Of course, I don’t really give a stuff what star-sign I am, but a quick perusal of my horoscope can provide occasional amusement. For example, according to Paranomality.com, I am..
- helpful and gentle with the helpless (such a good samaritan, me)
- empathetic and sympathetic (well, I don’t like to brag)
- humane (Hmmm… I was talking about my ‘crisp slowly over hot coals‘ list yesterday, so perhaps not.)
- health conscious
- charming and witty (this rings particularly true, naturally…)
- critical of laziness in others (not in myself though…)
- untidy (you have no idea, believe me)
- somewhat a hypochondriac (see Of 40 degrees you say?)
It’s like they know me, it really is. (Cue barrage of comments from friends confirming second list, most notably third item therein…)
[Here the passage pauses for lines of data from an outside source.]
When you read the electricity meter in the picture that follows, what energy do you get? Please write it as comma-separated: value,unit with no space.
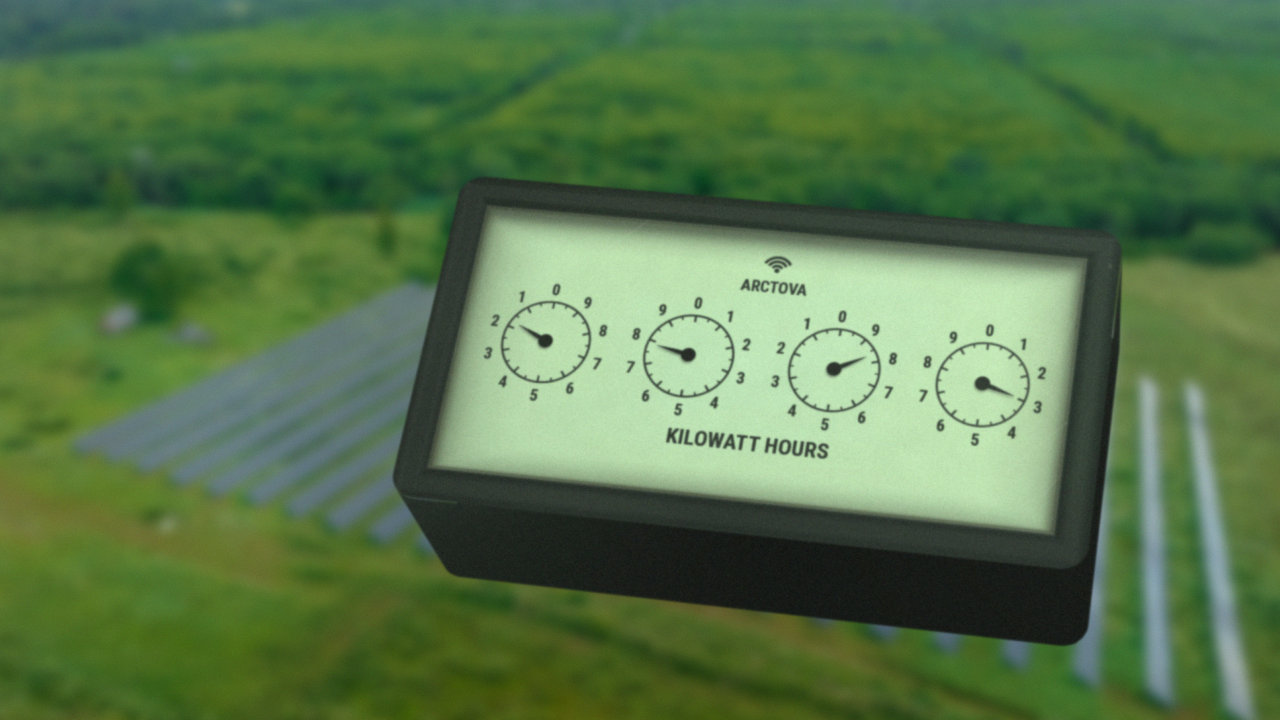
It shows 1783,kWh
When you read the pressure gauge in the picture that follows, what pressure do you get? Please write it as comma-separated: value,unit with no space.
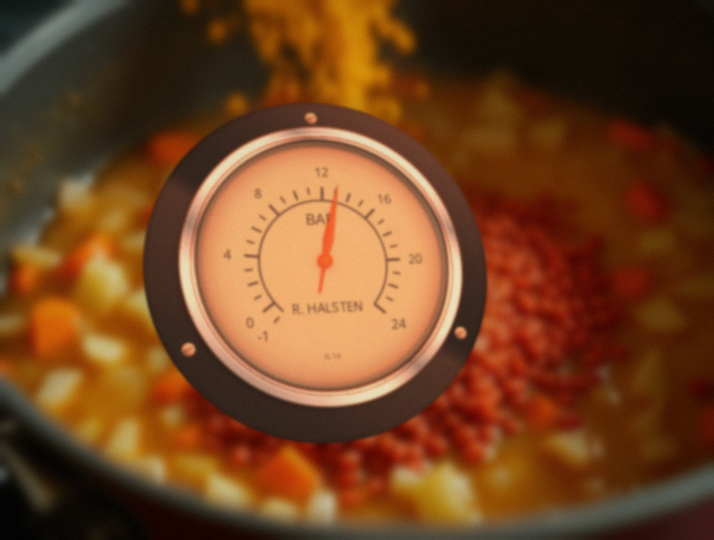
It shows 13,bar
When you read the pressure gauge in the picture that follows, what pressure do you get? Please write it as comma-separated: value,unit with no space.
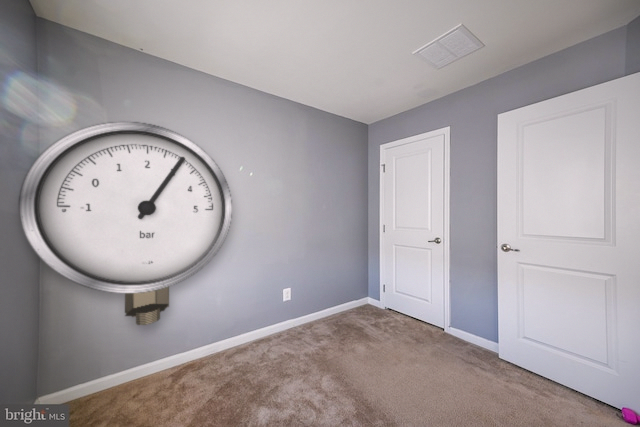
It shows 3,bar
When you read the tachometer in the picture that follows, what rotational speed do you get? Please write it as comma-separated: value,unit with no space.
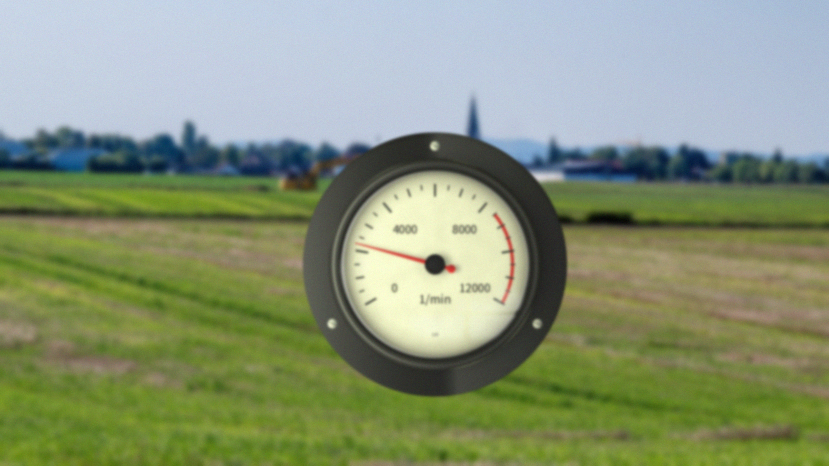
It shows 2250,rpm
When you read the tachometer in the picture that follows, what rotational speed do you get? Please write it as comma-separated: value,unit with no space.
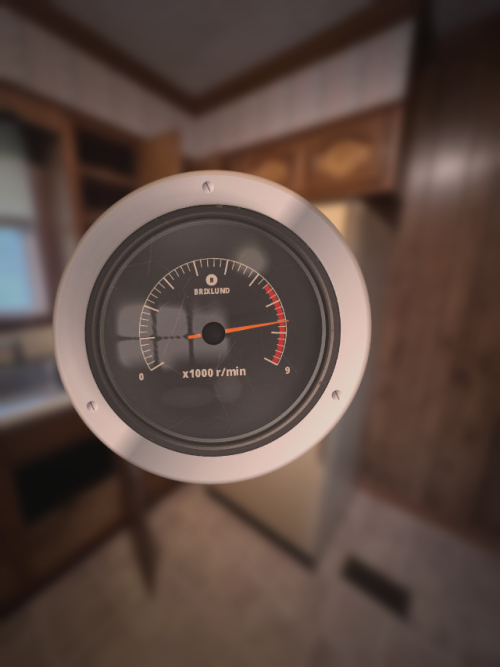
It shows 7600,rpm
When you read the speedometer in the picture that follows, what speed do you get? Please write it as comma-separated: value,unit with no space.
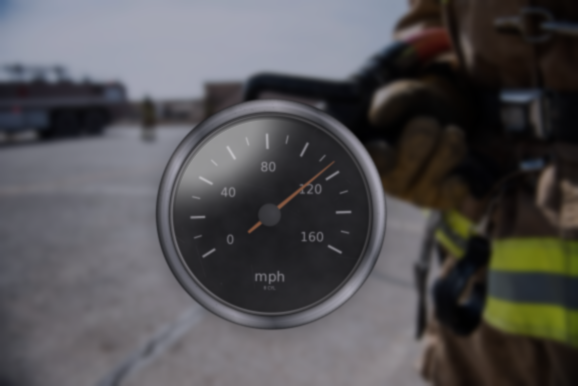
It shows 115,mph
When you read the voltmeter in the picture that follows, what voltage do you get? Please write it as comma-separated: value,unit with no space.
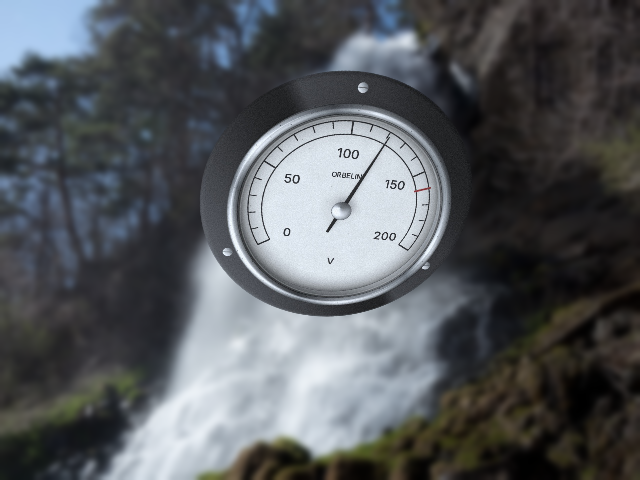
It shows 120,V
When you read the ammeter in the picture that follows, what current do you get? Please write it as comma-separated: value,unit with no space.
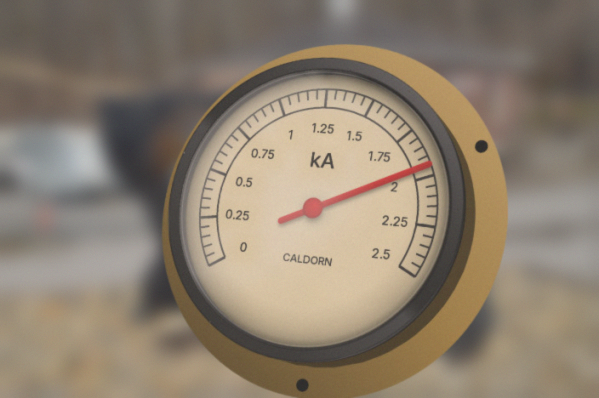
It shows 1.95,kA
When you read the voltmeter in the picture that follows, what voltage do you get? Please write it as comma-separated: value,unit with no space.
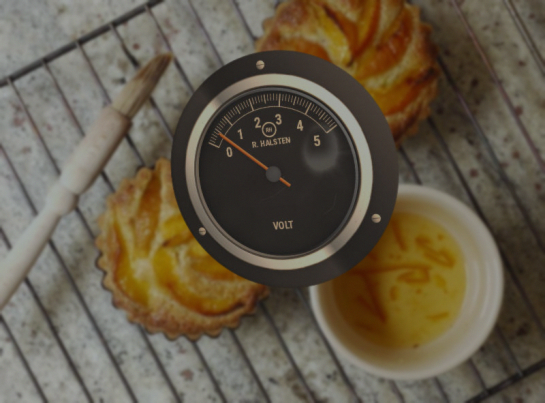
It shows 0.5,V
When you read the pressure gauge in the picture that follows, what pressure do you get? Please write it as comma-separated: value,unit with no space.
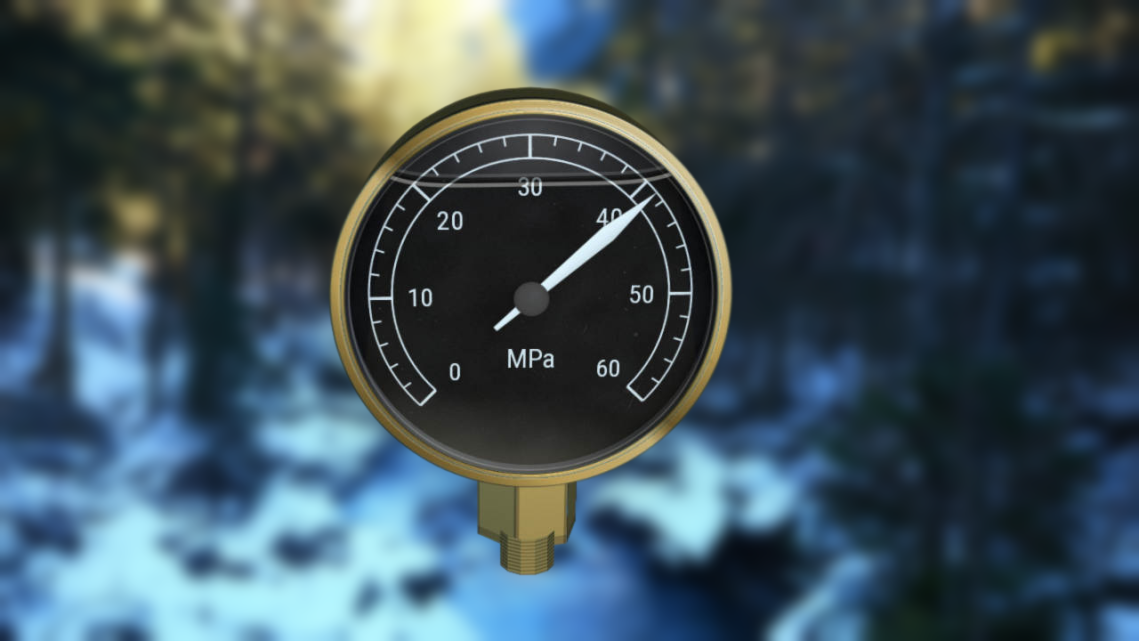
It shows 41,MPa
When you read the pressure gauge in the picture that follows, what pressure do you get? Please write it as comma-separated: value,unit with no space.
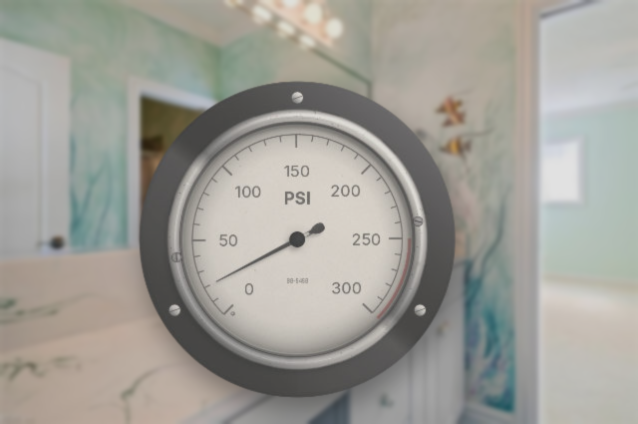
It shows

The untidy thing really is quite spectacularly correct. A significant portion of my bedroom floor is currently submerged beneath over a metre of assorted detritus. I’m in the process of moving clothes out of a chest of drawers, a task which I have started with considerable aplomb. I haven’t yet decided where they are going next though, or even why they have left the draws at all.
As well as clothing spanning several geological time periods, my floor is populated by myriad items of varying worth dating back to my early childhood. These include, but are not limited to…
- A massive cuddly-toy ladybird (or ladybug for Americans) measuring over a metre in length that I won in a colouring competition at age 5
- A wooden sword, ‘Excalibur’, used as a prop in a school play over six years ago
- An original iMac, unused since it developed the idiosyncratic habit of wiping its own hard drive with alarming regularity
- A tennis ball with a two foot diameter
- An orange flashing light liberated from roadworks late one night many years ago
- A four foot carboard stand advertising the DVD of ‘The Fellowship of the Rings’, borrowed from a shop by my sister
My room long ago escalated completely out of control, and I am sure there are parts of my floor that have not seen the light of day since sometime in the late 1980’s. One of my earliest memories is starting to tidy this room, and the project is still ongoing. A couple of years ago I started decorating it too, and eighteen months ago the wallpaper was removed. The sight of bare plaster is beginning to grow on me.
Good grief, this post is huge. I’d better stop now, for fear of wasting too much of your precious time. I’m sure you have things you ought to be getting on with. Go and mow the lawn or something.